- Surveys of more than 60 rangers in Kahuzi-Biega National Park in eastern Democratic Republic of Congo cite poor salaries, few chances for advancement, and security concerns as reasons for their low satisfaction with their jobs.
- The authors of the study, published in the journal Oryx, believe that the rangers’ discontentment leads to waning motivation in protecting the park and its wildlife, which includes the critically endangered Grauer’s gorilla.
- Improved conditions, in the form of better salaries, opportunities for promotion, and better support from the judicial and legal authorities, could translate into improved protections for the park, the researchers write.
A recent survey of wildlife rangers at a national park in eastern Democratic Republic of Congo (DRC) found that most aren’t happy with their jobs.
Faced with low pay, little chance of advancement, and dangerous confrontations, the rangers of Kahuzi-Biega National Park nevertheless reported that they became rangers to protect wildlife and “serve their country,” in addition to having a steady job.
“We found that park rangers often started out optimistic and motivated, but as time passed their motivation and job satisfaction decreased,” Charlotte Spira, a conservation scientist with the Wildlife Conservation Society (WCS) and the study’s lead author, said in a statement. “Without a guarantee of security, rangers are unmotivated to conduct patrols and are less able to do their job effectively.”
Spira and her colleagues published their results Jan. 17 online in the journal Oryx.
Kahuzi-Biega National Park covers an expansive 6,000 square kilometers (2,320 square miles) of lowland and mountain forests in one of the most politically tumultuous regions in DRC, and indeed the world. A perpetual cycle of violence has displaced people by the tens of thousands and opened the area to a steady stream of militias and weapons. The resulting habitat loss and poaching have cornered unique species of wildlife in a handful of protected areas. But even within the borders of Kahuzi-Biega, animals like the critically endangered Grauer’s gorilla (Gorilla beringei graueri), also known as the eastern lowland gorilla and which lives only in the DRC, are under threat.
Those challenges make the wildlife rangers who patrol parks like Kahuzi-Biega vital to their preservation. But when Spira and her fellow researchers spoke with 62 of the park’s 86 rangers in 2015 and 2016, they found that more than half reported low job satisfaction. The findings are in line with similar inquiries about the conditions for wildlife rangers around the world.
More than 70 percent of the rangers said they didn’t make enough money. All of Kahuzi-Biega’s rangers were men, often with large families to support, and nearly half said that just earning a regular paycheck was a primary motivation for taking the job. A ranger typically received a base salary of $50 to $60 per month. Funding from conservation organizations allowed them to get a monthly bonus of $80 to $200 based on their rank and how many days of work they had missed — but importantly, not on how well they did their jobs, the authors note.

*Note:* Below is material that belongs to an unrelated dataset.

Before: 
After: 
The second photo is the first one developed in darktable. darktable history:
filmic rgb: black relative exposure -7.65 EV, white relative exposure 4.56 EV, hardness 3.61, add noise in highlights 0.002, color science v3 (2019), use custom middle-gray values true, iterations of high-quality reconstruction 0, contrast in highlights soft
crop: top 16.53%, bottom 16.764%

The interviewed rangers said they also expected communities to fight back after they arrested people who were breaking the law in the park. In part, that’s because authorities usually only hold a poacher or someone found illegally making charcoal in the park’s forests for a short time.
“The country’s judicial system needs to be improved to ensure offenders serve the time they are sentenced and get punished if they retaliate against rangers,” Richard Tshombe, who directs WCS’s program in DRC, said in the statement.

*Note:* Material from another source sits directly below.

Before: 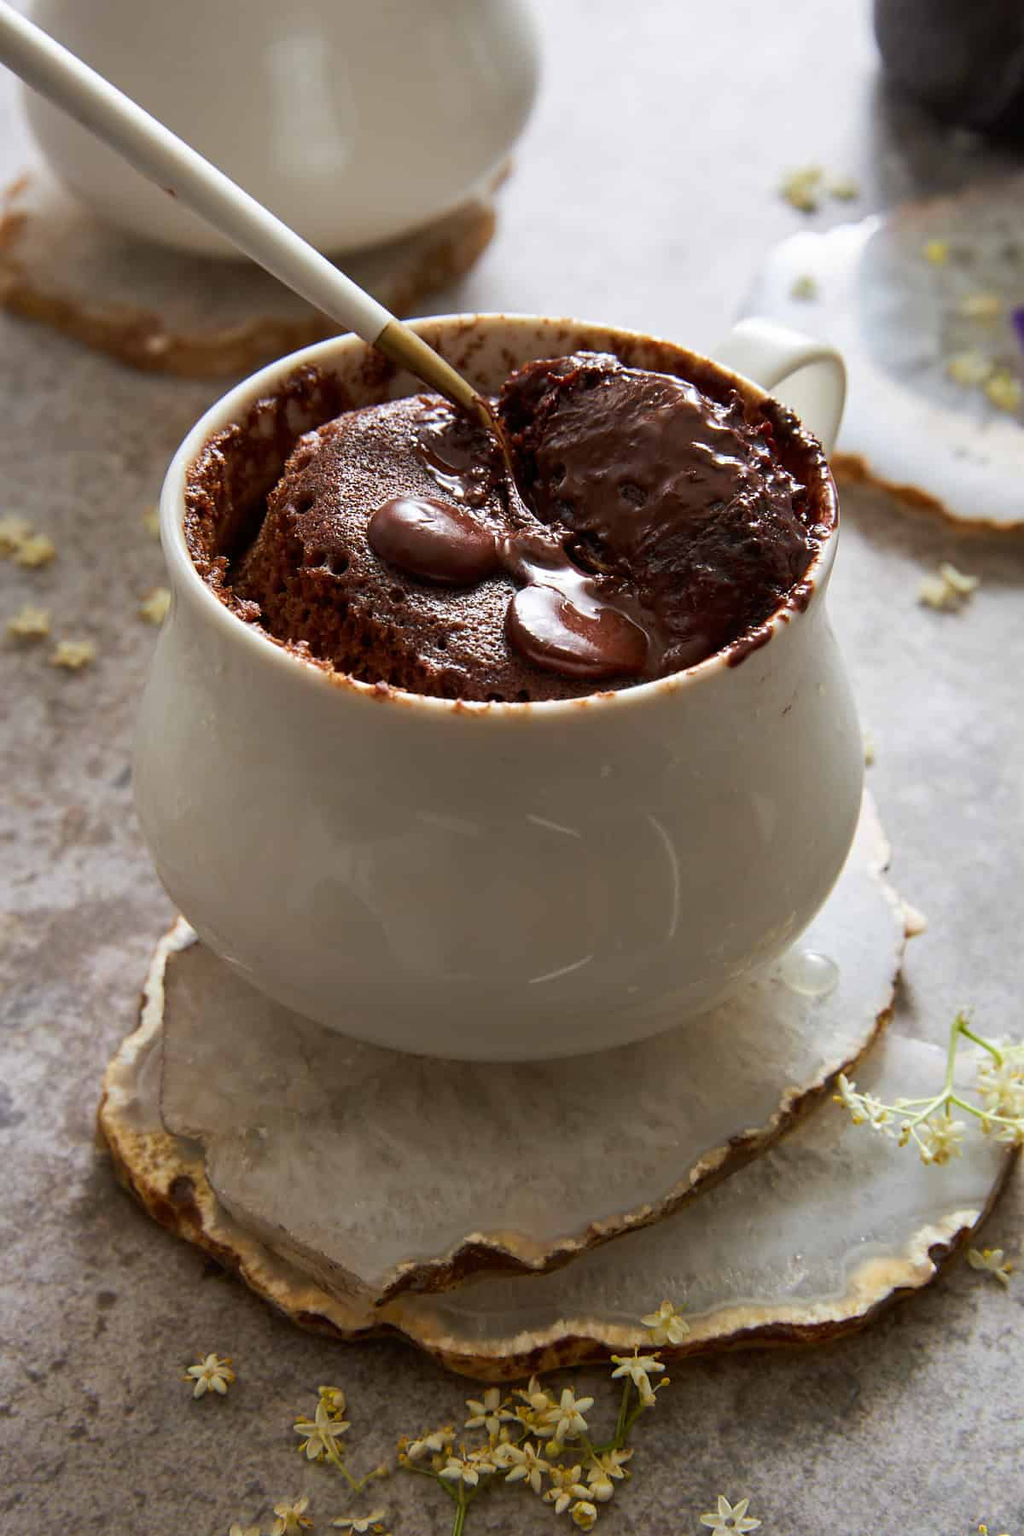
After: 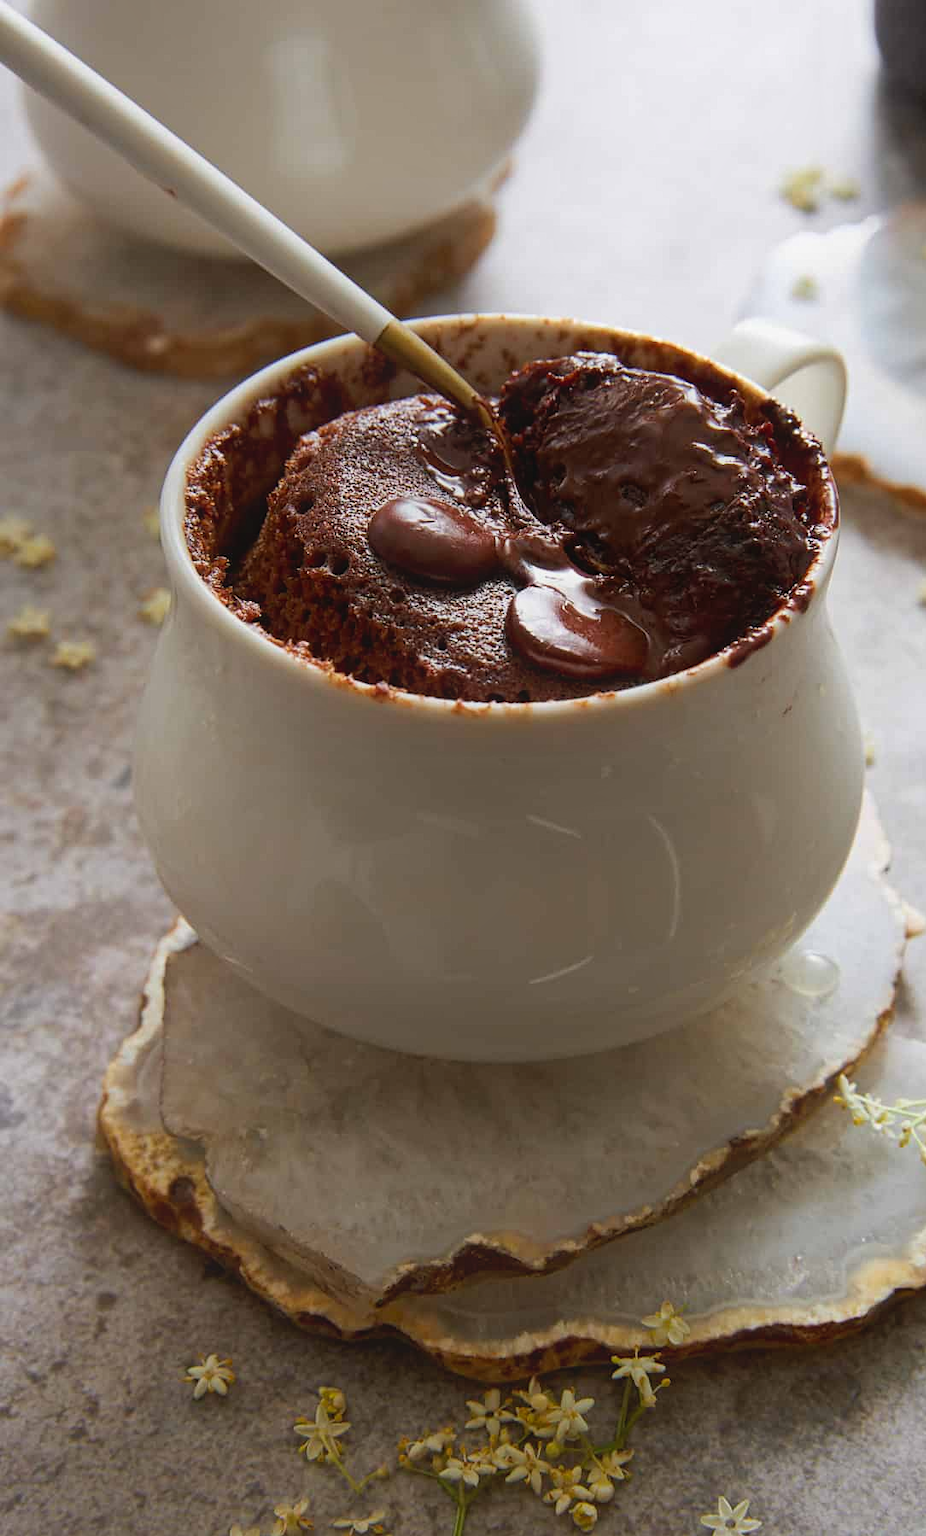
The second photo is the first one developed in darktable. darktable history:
crop: right 9.509%, bottom 0.031%
contrast equalizer: y [[0.439, 0.44, 0.442, 0.457, 0.493, 0.498], [0.5 ×6], [0.5 ×6], [0 ×6], [0 ×6]]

Fixing these problems requires clear laws that address these situations, as well as adequately training the rangers so they know how to handle themselves in potentially violent situations, Tshombe said.
And there are other ways to make rangers’ employment conditions better, Spira said.
“[M]anagers need to provide rangers with a salary that reflects the cost of living and the risks associated with the job, have more regular occurrences and opportunities to promote rangers, provide internal and external recognition for their work, positive performance incentives, and improved living conditions in remote patrol posts,” she said.
The authors believe that making such improvements, along with opportunities to advance their careers, will not only make daily lives better and more fulfilling for the rangers. These changes could also spur a bump in motivation for the rangers, translating into better protection for the park and its wildlife.
Spira, C., Kirkby, A. E., & Plumptre, A. J. Understanding ranger motivation and job satisfaction to improve wildlife protection in Kahuzi-Biega National Park, eastern Democratic Republic of the Congo. Oryx, 1-9.